Excerpted passage =>
Megan McArdle - Megan McArdle is a senior editor for The Atlantic who writes about business and economics. She has worked at three start-ups, a consulting firm, an investment bank, a disaster recovery firm at Ground Zero, and The Economist. More

Megan was born and raised on the Upper West Side of Manhattan, and yes, she does enjoy her lattes, as well as the occasional extra-dry skim-milk cappuccino. Her checkered work history includes three start-ups, four years as a technology project manager for a boutique consulting firm, a summer as an associate at an investment bank, and a year spent as sort of an executive copy girl for one of the disaster-recovery firms at Ground Zero … all before the age of 30.

While working at Ground Zero, Megan started Live From the WTC, a blog focused on economics, business, and cooking. She may or may not have been the first major economics blogger, depending on whether we are allowed to throw outlying variables such as Brad Delong out of the set. From there it was but a few steps down the slippery slope to freelance journalism. She has worked in various capacities for The Economist, where she wrote about economics and oversaw the founding of Free Exchange, the magazine's economics blog. She has also maintained her own blog, Asymmetrical Information, which moved to The Atlantic, along with its owner, in August 2007.

Megan holds a bachelor's degree in English literature from the University of Pennsylvania and an M.B.A. from the University of Chicago. After a lifetime as a New Yorker, she now resides in northwest Washington, D.C., where she is still trying to figure out what one does with an apartment larger than 400 square feet.

Oh, oh it's magic

By Megan McArdle
Sep 7 2007, 12:43 PM ET Comment

Henry Farell at Crooked Timber reads this FT article about the Bush administration mortgage plan:
Mortgage service companies, which are responsible for calling on Americans to keep up with their loan payments, have assumed a pivotal role in President George W. Bush's market-oriented strategy for dealing with the pending wave of foreclosures in the subprime mortgage sector.

An estimated 6m high-risk subprime loans, worth a total of more than $1,000bn, are outstanding, which will in many cases reset to higher interest rates in the next 18 months, putting more than 2.5m Americans at risk of foreclosure.

"It is sort of like being in New Orleans a month before Hurricane Katrina hit when you know there is a storm coming," said Guy Cecala, of Inside Mortgage Finance.

Economists fear that a wave of evictions of borrowers unable to afford the higher payments will blight neighbourhoods, hit home prices, deepen the worst housing downturn in 16 years, and harm the wider economy.

The response to this crisis outlined by the president places considerable faith in the ability of mortgage servicers to mitigate this blow by helping distressed borrowers to stay in their homes.

Edward Lazear, chairman of the Council of Economic Advisers, said: "I believe, and I think the president believes, that markets are very good at finding ways to solve problems."

But many experts claim that the mortgage service sector is not fit for this purpose.

They argue it does not have the capacity to perform this role, and lacks the personnel, financial resources, technical tools, experience, incentives and oversight to deal with an economic crisis of this scale.

"Theoretically, it makes sense, but not in the real world," said Scott Syphax,a director at the Federal Home Loan Bank of San Francisco.

Data excerpts =>
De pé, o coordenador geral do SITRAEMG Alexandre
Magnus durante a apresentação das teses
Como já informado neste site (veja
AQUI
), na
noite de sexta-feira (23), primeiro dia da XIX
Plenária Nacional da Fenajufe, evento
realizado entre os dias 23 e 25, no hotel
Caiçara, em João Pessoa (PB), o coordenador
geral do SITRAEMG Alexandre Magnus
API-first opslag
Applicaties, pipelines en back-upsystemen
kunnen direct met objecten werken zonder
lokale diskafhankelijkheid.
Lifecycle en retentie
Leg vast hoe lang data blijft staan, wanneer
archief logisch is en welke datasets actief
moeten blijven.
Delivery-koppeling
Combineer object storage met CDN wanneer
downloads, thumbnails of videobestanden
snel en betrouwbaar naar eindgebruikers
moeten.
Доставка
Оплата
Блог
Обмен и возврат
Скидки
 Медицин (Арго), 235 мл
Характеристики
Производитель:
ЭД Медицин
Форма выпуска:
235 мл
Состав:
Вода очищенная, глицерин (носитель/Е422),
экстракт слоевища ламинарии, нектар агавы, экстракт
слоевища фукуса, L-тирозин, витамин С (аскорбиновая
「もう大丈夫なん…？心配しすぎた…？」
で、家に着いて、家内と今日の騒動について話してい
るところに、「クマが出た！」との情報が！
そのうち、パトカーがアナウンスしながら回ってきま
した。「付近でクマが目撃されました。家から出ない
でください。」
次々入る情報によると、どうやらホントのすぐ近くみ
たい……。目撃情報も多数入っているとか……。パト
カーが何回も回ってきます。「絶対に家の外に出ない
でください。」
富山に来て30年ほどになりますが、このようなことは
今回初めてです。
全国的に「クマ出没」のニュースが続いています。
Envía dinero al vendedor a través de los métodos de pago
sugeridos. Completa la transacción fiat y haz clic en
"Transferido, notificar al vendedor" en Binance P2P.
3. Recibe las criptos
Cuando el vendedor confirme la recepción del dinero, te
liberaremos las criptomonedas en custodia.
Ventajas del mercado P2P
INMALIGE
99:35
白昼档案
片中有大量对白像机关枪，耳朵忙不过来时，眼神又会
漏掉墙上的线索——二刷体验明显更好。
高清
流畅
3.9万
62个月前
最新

Problem statement => Extract the part of the excerpted passage from "Henry Farell at" to "Inside Mortgage Finance." word for word.

Your response =>
Henry Farell at Crooked Timber reads this FT article about the Bush administration mortgage plan:
Mortgage service companies, which are responsible for calling on Americans to keep up with their loan payments, have assumed a pivotal role in President George W. Bush's market-oriented strategy for dealing with the pending wave of foreclosures in the subprime mortgage sector.

An estimated 6m high-risk subprime loans, worth a total of more than $1,000bn, are outstanding, which will in many cases reset to higher interest rates in the next 18 months, putting more than 2.5m Americans at risk of foreclosure.

"It is sort of like being in New Orleans a month before Hurricane Katrina hit when you know there is a storm coming," said Guy Cecala, of Inside Mortgage Finance.